Of those polled, 59% trust civil servants to tell the truth, compared to 32% who do not. This makes civil servants the tenth most trusted group in the survey, behind others including doctors (top of the survey, with 89% trust), teachers (86%), and judges (80%). Civil servants are also less trusted than the ordinary man or woman in the street (68%).

However, civil servants are more trusted than many others working in government or public services. Only 49% trust managers in the NHS to tell the truth, 43% trust local councillors and 37% trust managers in local government. At the very bottom of the table are politicians, trusted by 21% of respondents – one point less than government ministers. These political categories are just short of estate agents and journalists on 25% – who are themselves ten percentage points behind the next least-trusted category, business leaders (35%).

Some other surveys find a lower level of trust in civil servants: the YouGov Trust Tracker found trust in senior civil servants to be 19% in November 2014, around the same score as politicians and journalists. However, in our analysis of last year’s Veracity Index, we noted that some international studies were much closer to the Ipsos MORI figures.

Net trust in civil servants stands at 27%; net trust in government ministers is minus 50%.

Unsurprisingly, calculating net trust – the percentage of respondents that trust a group to tell the truth, minus the percentage that do not – gives similar results. Civil servants are one of fifteen groups to record net positive results, on 27%. Doctors again lead, on 79%. The only other ‘political’ groups to record net positives are managers in the NHS (6%), trade union officials (5%) and – perhaps amusingly given recent experiences – pollsters (19%).

Local councillors (-7%), managers in local government (-16%), ministers (-50%) and politicians (-53%) all record negative net trust ratings.

The percentage of people trusting civil servants to tell the truth has risen over the last year.

Trust in civil servants to tell the truth has risen by four points over the last year, from 55% to 59%. This continues a trend followed since the Veracity Index was first conducted: in 1983, trust in civil servants stood at just 25%. It rose from 36% in 1997 to 47% in 1999, and has risen with every survey since 2009.

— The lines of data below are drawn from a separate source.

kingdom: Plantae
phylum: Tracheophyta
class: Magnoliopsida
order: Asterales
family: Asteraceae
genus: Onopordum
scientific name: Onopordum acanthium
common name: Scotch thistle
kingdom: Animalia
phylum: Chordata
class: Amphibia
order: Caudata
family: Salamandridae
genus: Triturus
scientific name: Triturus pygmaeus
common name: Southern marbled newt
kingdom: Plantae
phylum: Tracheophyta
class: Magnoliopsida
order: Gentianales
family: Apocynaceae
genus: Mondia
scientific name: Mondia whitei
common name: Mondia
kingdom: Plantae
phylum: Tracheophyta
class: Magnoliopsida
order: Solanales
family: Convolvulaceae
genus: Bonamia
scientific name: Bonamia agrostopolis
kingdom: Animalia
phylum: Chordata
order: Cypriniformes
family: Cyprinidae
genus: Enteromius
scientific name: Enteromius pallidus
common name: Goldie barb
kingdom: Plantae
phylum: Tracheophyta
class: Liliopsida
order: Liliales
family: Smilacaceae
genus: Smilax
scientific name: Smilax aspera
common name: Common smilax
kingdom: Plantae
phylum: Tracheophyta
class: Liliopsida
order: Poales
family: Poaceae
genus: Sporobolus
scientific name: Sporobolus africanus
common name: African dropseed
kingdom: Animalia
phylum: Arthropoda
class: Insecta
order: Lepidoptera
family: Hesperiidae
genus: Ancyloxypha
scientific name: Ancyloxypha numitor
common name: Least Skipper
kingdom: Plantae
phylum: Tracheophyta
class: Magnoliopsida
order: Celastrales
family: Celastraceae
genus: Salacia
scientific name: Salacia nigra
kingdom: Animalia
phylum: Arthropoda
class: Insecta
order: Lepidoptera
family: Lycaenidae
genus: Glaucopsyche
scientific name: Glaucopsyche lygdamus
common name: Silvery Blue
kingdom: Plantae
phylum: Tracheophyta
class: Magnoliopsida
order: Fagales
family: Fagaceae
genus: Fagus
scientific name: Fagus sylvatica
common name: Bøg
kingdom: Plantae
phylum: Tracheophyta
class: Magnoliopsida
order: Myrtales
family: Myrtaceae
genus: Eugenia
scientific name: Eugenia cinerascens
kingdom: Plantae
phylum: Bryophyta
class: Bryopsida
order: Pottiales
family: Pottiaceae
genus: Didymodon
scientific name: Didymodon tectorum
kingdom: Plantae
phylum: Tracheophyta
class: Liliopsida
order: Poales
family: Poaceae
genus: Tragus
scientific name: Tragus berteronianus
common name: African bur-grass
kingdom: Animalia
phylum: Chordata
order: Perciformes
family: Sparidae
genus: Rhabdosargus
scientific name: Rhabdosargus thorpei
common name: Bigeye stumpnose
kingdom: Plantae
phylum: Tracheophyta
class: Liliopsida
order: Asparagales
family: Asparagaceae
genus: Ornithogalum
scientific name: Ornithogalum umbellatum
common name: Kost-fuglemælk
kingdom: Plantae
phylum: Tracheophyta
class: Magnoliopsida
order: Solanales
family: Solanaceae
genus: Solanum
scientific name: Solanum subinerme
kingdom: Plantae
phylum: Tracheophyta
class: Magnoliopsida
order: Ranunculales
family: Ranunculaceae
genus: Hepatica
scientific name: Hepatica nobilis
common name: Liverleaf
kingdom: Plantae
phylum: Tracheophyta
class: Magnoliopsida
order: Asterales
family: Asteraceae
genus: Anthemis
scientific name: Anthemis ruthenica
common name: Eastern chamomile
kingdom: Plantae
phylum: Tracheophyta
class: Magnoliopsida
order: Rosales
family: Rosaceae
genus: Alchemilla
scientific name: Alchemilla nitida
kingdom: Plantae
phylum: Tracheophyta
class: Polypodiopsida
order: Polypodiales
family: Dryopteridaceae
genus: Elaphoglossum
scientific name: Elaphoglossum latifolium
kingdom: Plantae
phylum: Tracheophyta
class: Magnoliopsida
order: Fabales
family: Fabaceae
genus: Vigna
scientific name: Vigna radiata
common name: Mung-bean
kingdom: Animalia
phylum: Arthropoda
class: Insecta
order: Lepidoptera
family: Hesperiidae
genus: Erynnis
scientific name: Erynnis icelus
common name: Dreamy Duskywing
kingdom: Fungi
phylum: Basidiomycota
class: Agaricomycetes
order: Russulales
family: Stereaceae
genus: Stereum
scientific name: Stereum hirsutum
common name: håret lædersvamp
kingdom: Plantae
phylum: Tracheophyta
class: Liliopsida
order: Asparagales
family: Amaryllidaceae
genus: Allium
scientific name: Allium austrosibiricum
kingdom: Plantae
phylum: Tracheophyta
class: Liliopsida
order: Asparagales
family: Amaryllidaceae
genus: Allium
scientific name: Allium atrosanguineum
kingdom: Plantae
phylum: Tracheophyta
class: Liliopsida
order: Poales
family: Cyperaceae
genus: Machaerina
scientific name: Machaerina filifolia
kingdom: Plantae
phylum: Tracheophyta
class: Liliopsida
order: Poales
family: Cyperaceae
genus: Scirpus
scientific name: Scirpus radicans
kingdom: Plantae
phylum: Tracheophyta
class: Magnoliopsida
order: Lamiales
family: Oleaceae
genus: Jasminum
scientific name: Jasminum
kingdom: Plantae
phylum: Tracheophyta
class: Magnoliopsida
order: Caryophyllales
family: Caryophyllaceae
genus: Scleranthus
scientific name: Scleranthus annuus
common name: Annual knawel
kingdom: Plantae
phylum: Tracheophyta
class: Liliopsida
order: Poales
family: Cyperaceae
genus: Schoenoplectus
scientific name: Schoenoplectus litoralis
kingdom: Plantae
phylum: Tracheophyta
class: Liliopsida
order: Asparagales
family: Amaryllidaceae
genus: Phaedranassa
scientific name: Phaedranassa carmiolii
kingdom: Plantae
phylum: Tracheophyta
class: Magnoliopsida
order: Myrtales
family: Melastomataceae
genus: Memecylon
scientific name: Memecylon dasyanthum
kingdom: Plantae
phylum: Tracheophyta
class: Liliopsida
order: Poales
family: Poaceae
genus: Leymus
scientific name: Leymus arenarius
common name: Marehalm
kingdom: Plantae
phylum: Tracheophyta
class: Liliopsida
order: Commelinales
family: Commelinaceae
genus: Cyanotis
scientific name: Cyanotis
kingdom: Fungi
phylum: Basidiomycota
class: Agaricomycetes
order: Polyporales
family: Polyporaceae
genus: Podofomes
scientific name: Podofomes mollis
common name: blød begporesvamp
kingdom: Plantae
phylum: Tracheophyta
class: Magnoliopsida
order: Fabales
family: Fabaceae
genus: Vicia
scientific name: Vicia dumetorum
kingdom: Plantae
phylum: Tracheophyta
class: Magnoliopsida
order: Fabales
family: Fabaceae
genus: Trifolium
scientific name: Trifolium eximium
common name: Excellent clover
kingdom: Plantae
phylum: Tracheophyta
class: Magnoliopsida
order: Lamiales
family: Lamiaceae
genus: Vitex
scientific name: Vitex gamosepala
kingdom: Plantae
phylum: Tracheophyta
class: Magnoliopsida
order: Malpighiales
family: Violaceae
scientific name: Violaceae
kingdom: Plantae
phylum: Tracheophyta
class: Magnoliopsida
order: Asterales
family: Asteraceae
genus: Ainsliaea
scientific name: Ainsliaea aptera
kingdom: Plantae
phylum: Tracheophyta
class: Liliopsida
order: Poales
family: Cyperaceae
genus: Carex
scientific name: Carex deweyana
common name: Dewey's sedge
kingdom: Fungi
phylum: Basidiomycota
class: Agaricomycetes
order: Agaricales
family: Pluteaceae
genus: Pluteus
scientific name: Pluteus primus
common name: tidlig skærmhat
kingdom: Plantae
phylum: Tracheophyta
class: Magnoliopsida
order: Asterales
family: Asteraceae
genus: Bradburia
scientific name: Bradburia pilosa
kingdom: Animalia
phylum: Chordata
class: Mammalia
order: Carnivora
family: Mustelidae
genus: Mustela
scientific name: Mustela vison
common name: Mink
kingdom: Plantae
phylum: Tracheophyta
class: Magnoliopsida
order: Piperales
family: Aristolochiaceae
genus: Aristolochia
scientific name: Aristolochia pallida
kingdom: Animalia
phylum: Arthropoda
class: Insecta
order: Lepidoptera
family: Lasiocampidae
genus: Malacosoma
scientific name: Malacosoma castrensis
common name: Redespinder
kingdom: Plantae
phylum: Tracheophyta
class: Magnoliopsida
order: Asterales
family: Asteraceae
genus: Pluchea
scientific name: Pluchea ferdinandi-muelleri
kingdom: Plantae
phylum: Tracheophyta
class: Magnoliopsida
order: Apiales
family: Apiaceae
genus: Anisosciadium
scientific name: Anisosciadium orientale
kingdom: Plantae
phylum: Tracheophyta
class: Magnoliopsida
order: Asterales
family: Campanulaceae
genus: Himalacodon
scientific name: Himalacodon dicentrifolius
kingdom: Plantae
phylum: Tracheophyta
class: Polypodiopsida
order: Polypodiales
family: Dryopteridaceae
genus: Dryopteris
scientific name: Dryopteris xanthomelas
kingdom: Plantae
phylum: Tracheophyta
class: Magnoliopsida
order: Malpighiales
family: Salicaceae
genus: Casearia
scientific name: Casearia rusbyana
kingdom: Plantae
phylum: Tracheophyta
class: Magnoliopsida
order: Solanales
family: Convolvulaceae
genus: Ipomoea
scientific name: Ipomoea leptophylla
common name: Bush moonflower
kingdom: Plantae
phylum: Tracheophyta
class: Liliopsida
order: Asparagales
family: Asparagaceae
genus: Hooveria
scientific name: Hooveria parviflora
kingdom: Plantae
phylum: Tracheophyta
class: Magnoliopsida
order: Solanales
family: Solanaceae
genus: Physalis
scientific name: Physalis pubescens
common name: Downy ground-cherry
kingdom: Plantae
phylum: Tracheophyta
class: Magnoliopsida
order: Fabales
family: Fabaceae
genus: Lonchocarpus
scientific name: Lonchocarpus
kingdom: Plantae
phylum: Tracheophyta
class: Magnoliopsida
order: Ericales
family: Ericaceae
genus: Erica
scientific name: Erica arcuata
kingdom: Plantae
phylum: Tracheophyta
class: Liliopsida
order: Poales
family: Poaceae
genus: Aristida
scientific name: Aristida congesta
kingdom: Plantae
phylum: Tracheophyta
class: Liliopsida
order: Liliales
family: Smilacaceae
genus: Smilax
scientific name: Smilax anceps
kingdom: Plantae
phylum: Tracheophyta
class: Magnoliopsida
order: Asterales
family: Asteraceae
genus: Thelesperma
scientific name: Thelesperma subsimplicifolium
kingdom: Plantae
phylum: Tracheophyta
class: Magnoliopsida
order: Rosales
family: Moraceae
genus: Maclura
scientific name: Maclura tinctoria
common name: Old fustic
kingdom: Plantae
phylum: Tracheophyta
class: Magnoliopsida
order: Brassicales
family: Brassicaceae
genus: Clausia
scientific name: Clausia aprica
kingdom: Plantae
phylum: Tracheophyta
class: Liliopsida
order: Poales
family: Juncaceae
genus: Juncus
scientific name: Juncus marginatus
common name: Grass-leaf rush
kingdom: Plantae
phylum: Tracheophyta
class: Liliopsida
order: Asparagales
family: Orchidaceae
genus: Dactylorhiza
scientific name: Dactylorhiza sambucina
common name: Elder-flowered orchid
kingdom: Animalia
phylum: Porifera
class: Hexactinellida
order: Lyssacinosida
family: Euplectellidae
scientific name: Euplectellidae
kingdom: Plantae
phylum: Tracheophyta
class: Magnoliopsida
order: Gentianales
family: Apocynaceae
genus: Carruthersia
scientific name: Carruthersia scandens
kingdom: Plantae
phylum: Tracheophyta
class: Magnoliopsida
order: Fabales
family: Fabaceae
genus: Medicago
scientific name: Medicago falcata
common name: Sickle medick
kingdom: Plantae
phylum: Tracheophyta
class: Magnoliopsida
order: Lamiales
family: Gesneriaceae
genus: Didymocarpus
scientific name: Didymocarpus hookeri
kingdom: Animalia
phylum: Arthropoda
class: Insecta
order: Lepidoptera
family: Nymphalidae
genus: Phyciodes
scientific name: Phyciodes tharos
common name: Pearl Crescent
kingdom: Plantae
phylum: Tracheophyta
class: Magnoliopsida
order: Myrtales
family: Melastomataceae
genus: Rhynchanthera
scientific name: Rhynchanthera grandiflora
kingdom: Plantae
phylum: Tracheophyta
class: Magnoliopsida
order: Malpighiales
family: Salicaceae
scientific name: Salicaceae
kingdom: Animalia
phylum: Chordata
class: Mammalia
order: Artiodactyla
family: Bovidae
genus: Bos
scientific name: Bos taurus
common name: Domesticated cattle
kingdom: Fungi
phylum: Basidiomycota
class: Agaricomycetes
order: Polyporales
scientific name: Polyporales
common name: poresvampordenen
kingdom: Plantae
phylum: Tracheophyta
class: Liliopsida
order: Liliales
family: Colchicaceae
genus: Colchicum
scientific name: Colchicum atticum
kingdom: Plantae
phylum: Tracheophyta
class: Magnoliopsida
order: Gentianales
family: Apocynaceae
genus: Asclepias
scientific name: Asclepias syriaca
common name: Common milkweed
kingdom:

Although there is no definitive explanation for this rise, Bobby Duffy of Ipsos MORI suggested, in 2013, that it may be due to:

  • ‘the obverse of low trust in political groups’ – trust in politicians has remained consistently low
  • A shift in cultural context from Yes, Minister to The Thick of It, where civil servants are portrayed as ‘neutral, if sometimes inept’ with more political ‘advisers and communications experts pulling the strings’
  • An association with ‘the optimism around public services in the late 1990s and early 2000s’.

Cabinet Secretary Sir Jeremy Heywood  has called the rising figures ‘encouraging – particularly when trust in other institutions has been declining’ (although as the chart above shows, there isn’t a clear decline elsewhere). He also noted that further increases ‘depend on our delivering on our reform priorities, which will help to deliver consistently excellent public services and a modern, efficient, inclusive and highly skilled Civil Service’. We still await the publication of the new Single Departmental Plans, which will outline what these priorities will be for each department. Publication was scheduled for January: even if the plans are not published in the next few days, we trust they will be published soon.